DATA SHOWN:
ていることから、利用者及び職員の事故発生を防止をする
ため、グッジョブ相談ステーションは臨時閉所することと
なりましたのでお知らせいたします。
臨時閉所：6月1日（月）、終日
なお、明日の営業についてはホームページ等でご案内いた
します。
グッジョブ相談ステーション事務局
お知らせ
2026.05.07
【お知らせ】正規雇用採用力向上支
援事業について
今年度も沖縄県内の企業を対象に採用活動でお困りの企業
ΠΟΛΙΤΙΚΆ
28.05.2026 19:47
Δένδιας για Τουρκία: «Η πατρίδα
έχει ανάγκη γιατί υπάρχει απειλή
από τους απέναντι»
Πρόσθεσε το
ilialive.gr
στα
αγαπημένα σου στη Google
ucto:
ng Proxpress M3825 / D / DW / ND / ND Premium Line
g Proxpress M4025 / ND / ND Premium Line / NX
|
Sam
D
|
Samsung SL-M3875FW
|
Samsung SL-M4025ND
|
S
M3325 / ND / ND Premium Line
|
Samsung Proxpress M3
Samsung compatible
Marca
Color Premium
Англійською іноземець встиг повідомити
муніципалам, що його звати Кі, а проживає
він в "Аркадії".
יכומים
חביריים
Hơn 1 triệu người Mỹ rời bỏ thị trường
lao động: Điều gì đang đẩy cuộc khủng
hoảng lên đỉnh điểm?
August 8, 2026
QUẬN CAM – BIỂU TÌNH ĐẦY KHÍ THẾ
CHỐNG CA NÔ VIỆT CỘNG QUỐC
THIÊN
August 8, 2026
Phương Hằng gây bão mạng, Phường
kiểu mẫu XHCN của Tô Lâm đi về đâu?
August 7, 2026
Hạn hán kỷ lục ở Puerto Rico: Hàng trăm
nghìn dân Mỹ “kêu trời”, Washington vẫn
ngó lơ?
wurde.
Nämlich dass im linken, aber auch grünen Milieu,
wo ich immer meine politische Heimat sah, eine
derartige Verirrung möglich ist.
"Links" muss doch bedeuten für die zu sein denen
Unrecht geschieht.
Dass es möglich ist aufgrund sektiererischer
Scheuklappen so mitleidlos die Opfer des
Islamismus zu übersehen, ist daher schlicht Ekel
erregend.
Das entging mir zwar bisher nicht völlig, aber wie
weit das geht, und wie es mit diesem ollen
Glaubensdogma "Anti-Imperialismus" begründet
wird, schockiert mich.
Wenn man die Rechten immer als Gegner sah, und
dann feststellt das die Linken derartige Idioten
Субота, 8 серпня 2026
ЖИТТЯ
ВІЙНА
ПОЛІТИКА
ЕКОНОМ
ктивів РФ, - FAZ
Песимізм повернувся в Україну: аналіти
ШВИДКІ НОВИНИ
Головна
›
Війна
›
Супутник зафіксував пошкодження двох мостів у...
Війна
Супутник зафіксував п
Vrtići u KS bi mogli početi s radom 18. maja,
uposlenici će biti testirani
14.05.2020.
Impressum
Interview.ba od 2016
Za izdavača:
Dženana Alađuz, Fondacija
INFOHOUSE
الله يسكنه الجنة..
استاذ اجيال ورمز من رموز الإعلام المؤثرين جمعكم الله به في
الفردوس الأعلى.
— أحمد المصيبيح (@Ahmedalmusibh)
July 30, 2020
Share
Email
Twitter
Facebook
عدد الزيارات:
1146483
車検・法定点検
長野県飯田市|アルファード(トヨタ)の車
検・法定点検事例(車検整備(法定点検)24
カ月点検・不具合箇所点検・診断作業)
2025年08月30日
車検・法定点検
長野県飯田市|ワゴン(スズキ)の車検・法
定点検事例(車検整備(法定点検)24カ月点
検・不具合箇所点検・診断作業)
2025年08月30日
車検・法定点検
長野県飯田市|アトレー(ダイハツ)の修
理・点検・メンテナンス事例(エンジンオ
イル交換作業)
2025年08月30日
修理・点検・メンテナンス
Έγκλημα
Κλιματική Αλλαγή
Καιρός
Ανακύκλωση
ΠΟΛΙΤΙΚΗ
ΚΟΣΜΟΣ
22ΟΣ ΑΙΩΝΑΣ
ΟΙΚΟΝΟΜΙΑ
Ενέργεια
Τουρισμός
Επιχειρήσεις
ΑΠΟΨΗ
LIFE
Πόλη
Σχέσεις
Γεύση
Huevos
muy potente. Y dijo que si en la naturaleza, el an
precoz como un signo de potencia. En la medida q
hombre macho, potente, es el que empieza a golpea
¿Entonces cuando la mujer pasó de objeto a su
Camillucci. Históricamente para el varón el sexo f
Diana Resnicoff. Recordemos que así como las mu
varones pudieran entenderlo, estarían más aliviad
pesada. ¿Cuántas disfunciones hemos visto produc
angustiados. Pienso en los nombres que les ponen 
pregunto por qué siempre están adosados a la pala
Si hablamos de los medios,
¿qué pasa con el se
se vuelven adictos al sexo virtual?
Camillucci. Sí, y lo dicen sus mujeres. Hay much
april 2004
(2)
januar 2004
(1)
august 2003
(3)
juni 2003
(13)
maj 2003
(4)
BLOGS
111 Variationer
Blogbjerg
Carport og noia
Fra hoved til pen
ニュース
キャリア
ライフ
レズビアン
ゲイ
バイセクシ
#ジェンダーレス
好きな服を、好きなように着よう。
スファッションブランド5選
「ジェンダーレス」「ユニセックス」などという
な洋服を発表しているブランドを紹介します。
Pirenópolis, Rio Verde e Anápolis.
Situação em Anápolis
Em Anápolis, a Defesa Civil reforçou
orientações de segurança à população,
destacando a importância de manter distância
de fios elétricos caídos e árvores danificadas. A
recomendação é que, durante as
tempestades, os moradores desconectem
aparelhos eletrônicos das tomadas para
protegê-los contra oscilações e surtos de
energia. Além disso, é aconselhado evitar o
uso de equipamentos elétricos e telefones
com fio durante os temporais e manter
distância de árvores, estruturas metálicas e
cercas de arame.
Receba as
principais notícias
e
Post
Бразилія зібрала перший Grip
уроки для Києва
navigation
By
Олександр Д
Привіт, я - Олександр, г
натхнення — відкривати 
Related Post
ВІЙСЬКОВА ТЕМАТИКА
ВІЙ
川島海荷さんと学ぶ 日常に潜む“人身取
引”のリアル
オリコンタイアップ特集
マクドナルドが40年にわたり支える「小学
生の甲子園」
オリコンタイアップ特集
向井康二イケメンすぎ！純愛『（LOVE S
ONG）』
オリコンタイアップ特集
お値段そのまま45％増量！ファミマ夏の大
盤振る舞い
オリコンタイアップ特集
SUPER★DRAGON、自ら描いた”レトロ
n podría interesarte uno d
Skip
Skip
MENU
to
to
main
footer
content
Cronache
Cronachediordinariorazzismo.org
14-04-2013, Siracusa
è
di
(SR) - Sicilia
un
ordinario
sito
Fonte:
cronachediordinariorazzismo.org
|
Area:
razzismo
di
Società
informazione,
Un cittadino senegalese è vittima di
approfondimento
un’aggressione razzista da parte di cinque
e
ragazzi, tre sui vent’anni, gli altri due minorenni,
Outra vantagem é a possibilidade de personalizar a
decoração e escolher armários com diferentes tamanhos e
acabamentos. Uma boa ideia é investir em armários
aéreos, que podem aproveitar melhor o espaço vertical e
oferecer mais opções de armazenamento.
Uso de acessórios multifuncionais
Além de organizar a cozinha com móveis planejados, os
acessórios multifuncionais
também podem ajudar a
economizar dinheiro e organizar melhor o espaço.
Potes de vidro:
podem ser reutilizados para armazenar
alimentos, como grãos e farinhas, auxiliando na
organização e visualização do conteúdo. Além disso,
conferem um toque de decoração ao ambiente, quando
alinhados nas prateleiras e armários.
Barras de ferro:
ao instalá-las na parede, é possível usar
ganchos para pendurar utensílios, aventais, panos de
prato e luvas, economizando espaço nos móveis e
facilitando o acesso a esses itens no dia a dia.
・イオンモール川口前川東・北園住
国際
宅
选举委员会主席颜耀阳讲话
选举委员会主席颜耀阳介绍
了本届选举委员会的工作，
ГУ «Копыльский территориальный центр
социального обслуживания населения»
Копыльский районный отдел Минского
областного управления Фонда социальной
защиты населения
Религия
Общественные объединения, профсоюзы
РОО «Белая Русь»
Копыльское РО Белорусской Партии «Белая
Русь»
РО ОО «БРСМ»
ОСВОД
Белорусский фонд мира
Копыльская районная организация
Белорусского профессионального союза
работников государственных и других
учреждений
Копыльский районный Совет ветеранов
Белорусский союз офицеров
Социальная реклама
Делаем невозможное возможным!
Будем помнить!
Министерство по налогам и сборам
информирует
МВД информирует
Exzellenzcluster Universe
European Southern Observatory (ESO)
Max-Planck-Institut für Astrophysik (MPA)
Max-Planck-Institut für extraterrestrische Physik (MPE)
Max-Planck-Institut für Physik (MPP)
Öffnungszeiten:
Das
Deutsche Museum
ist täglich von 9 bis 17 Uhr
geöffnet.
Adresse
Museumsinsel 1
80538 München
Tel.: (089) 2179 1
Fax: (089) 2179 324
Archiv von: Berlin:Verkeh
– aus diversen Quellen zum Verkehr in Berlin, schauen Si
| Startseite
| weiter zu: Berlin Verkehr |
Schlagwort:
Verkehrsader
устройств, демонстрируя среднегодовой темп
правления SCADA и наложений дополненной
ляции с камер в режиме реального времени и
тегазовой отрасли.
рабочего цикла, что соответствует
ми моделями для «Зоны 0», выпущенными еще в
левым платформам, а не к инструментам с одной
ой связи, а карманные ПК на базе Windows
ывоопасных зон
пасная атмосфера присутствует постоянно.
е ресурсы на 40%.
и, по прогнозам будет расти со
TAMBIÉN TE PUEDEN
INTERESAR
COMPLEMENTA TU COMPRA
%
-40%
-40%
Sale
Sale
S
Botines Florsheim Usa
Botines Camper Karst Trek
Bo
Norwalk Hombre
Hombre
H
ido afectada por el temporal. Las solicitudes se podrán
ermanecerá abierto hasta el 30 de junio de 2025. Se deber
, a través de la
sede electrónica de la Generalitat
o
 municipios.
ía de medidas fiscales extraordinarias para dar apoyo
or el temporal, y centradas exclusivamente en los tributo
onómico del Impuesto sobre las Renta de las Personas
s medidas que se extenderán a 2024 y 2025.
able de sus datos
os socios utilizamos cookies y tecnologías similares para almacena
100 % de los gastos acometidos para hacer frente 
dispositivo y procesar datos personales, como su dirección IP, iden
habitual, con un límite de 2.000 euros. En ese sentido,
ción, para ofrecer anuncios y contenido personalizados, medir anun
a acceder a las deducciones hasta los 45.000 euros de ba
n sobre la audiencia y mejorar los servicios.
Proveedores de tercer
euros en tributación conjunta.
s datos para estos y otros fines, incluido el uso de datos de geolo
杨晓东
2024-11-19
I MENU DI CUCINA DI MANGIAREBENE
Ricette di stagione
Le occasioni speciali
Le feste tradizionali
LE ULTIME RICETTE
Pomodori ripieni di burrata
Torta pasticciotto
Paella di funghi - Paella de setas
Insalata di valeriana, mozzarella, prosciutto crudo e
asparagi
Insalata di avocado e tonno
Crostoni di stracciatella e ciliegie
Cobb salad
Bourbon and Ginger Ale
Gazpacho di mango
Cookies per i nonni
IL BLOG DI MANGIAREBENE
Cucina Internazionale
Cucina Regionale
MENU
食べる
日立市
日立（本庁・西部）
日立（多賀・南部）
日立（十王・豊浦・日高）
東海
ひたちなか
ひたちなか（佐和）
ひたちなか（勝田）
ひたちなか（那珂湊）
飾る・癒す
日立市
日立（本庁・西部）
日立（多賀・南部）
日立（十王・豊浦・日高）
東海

TASK REQUIREMENTS:
Would you please repeat exactly the lines above, starting at the line with "الله يسكنه الجنة.." and stopping at the line with "angustiados. Pienso en", both included?

TASK SOLUTION:
الله يسكنه الجنة..
استاذ اجيال ورمز من رموز الإعلام المؤثرين جمعكم الله به في
الفردوس الأعلى.
— أحمد المصيبيح (@Ahmedalmusibh)
July 30, 2020
Share
Email
Twitter
Facebook
عدد الزيارات:
1146483
車検・法定点検
長野県飯田市|アルファード(トヨタ)の車
検・法定点検事例(車検整備(法定点検)24
カ月点検・不具合箇所点検・診断作業)
2025年08月30日
車検・法定点検
長野県飯田市|ワゴン(スズキ)の車検・法
定点検事例(車検整備(法定点検)24カ月点
検・不具合箇所点検・診断作業)
2025年08月30日
車検・法定点検
長野県飯田市|アトレー(ダイハツ)の修
理・点検・メンテナンス事例(エンジンオ
イル交換作業)
2025年08月30日
修理・点検・メンテナンス
Έγκλημα
Κλιματική Αλλαγή
Καιρός
Ανακύκλωση
ΠΟΛΙΤΙΚΗ
ΚΟΣΜΟΣ
22ΟΣ ΑΙΩΝΑΣ
ΟΙΚΟΝΟΜΙΑ
Ενέργεια
Τουρισμός
Επιχειρήσεις
ΑΠΟΨΗ
LIFE
Πόλη
Σχέσεις
Γεύση
Huevos
muy potente. Y dijo que si en la naturaleza, el an
precoz como un signo de potencia. En la medida q
hombre macho, potente, es el que empieza a golpea
¿Entonces cuando la mujer pasó de objeto a su
Camillucci. Históricamente para el varón el sexo f
Diana Resnicoff. Recordemos que así como las mu
varones pudieran entenderlo, estarían más aliviad
pesada. ¿Cuántas disfunciones hemos visto produc
angustiados. Pienso en los nombres que les ponen 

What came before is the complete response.